Sometimes you have the best intentions.
"I'm going to give up wine for Lent."
"I'm going to wake up at 4:30am and run 5 miles a day."
"I'm not going to spend $5 every morning on a coffee."
And for awhile it goes well. It goes GREAT. You gave up the wine, you started waking up early to work out and you started making coffee in your Keurig at home.
Then one night you're out with your friends and you think "What the hell? It's one glass of wine. Does God REALLY care of I have a glass of wine during Lent? He's got bigger problems to deal with."
That is how it starts. Then the next time temptation steps in front of you it's easier to admit defeat. You cave.
I caved. I. Caved.
Last year I was on a fitness program and lost a crazy amount of weight. 100 pounds in fact. No wheat, dairy, sugar, coffee or alcohol. I followed the detox program that I completed successfully at Red Mountain Resort. I ran four miles a day and was laser focused. Then one day, I hurt myself or it was raining or I was hungry. The funny thing is that I don't even remember what it was that caused me to lose focus but I did. I lost focus and then I just lost my dedication.

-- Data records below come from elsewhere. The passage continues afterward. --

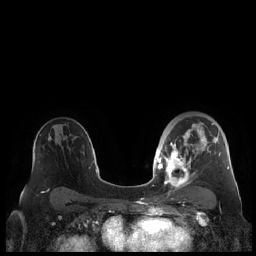
Breast MRI (dynamic contrast-enhanced), one axial slice. Position 137 of 248 along the scan axis. Dynamic contrast-enhanced series, time point 2 of 7 at this slice position (early post-contrast). 1.5 T. TE 1.9 ms, TR 4.1 ms. 0.8 mm slice thickness. 256 × 256 image matrix, field of view 340 × 340 mm. Female patient.
Annotated regions visible in this slice (semi-automatic segmentation, software-assisted and operator-edited):
- enhancing-tissue mask used for the functional tumour volume (all voxels passing the contrast-enhancement thresholds inside the analysis volume; usually the tumour): bounding box <159,122,229,188> (left, top, right, bottom; pixels)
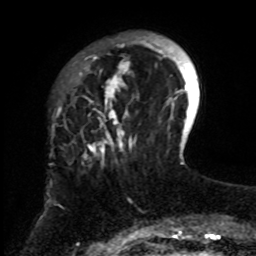
Breast MRI, one axial slice. Slice 19 of 70 in the series (ordered by position). Cropped to one breast. Dynamic contrast-enhanced series, time point 2 of 8 at this slice position (early post-contrast). 1.5 T. TE 4.2 ms, TR 7 ms. 2.3 mm slice thickness. 256 × 256 image matrix, field of view 175 × 175 mm. Female patient.
Outlined on this slice (semi-automatically segmented with operator editing):
- enhancing-tissue mask used for the functional tumour volume (all voxels passing the contrast-enhancement thresholds inside the analysis volume; usually the tumour): bounding box [x1, y1, x2, y2] px = [79, 37, 161, 255]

The weight started to come back. I got busy. I didn't pay attention and I started to see all my hard work disappear. The old me, the me I didn't like all that much was coming back. I started beating myself up. I told myself that I was weak, that I couldn't do it. What was I thinking attempting a change so ambitious?
Then I realized something. I did it. Every second of every minute of every hour of every day I made a conscious choice to be healthy, to achieve a goal and I did it.
So, OK, I wandered off the path but the thing is this -- I knew where the path was. I understood what I needed to do to walk the path and how to get to the destination. There was physical proof that I could do it. This meant I could do it again. I thought about this and made a plan: How to get back on a program. It's like this:
- First. Forgive yourself. What you did, sabotaging yourself wasn't the smartest thing you've ever done but you stopped the behavior. Forgive the behavior and get over it. It's OK. It's always OK in the end. If it's not OK, it's not the end.
- Get out your roadmap. Follow the path that worked for you before. (Drink more water with lime, walk 4 miles a day, delete white flour and sugar from your diet, whatever worked for you.) If you need a reminder of how to follow the path, call a nutrition equivalent of AAA and have someone write the directions for the journey down for you. There are experts out there just waiting to help guide you back on the right road.
- Set a goal. 100 days that you stopped smoking, 100 mornings of working out. 100 seems to be a magic number. It's only a little more than 3 months but saying "I __________ for 100 days!" seems like a much bigger accomplishment than 3 months." Set the goal. Write it on a Post-it. Make it the screensaver on your phone. Stick the Post-it to your bathroom mirror, your monitor at work. . . Set it in your mind so that when you close your eyes and see the number 100, you see a successful, happy you.
It's OK that you got sidetracked but it's time to come back and be strong. Be the you that makes you proud. OK? OK.